THE DAWN OF CHRISTIANITY IN BRITAIN: In this session, we will look at the ‘mythological’ history of Christianity in Britain beginning with the story of St Joseph of Arimathea, and considering the feasibility of the Grail legend. At the same time, we will be introduced such figures as St Aristobulus, one of the seventy, who has been called the first bishop in the Isles. We will learn that, whatever the precise history, the seeds of Christianity were planted in Britain very early on in the Christian story.

Session 2 (March 18, 2025)

THE CELTIC INHERITANCE: Much is said about the ‘Celtic Church’ both from a fantastical, romantic point of view, and from a skeptical, academic point of view. An Orthodox reading of the subject, however, reveals a vigorous Christian reality that holds much in common with Syrian and Egyptian Christianity, both in terms of the spiritual and material cultures. Our exploration of this topic will include stories of the great saints, King Arthur, and dragons, and take us from South Wales, through Cornwall and Brittany, and on to Ireland.

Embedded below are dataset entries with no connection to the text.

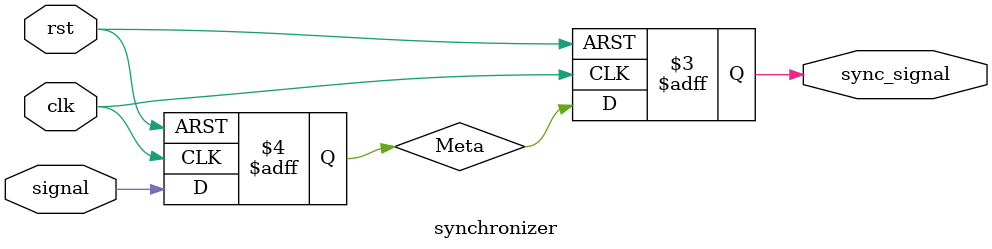
<source format=v>
`timescale 1ns / 1ps


module synchronizer(input  clk,rst,signal,
  output reg  sync_signal
);
reg Meta;
always@(posedge clk,posedge rst)begin
if(rst==1'b1)begin
  Meta<=0;
  sync_signal<=0;
  end
  else begin 
  Meta<=signal;
  sync_signal<=Meta;
  end
  end
endmodule
</source>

Session 3 (March 25, 2025)

THE VENERABLE BEDE: The Venerable Bede is the historian par excellence of the British Church across its first centuries of its existence. For all that, he also applied to his history a very particular viewpoint and ultimate purpose: to see the Church he knew and loved brought into full conformity with that of Rome. But Bede was also more than an historian. He was an exegete as well as a keen observer of the natural world, to the point where, even today, we calculate what year it is according to his system. St Bede deserves a place of high honour among Orthodox Christians, and in this session we will find out why.

Session 4 (April 1, 2025)

SAXON CHRISTIANITY AND BEYOND: The Anglo-Saxons brought a different rigour to their practice of the Faith, much of which was due to learning they acquired in Canterbury. Indeed, as St Bede declared of the Canterbury teachers, ‘...some of their students still alive today are as proficient in Latin and Greek as their native tongue’. Both Alcuin and Eriugena may be seen as exemplars of this legacy. What we will learn is that there was overlap between Celtic and Saxon Christianity in the Isles, that the Insular Church - Celtic and Saxon alike - continued to enjoy influence from the Christian East in a way that distinguished it from the rest of the Western Church, and that the witness of its saints was, and remains, inspirational.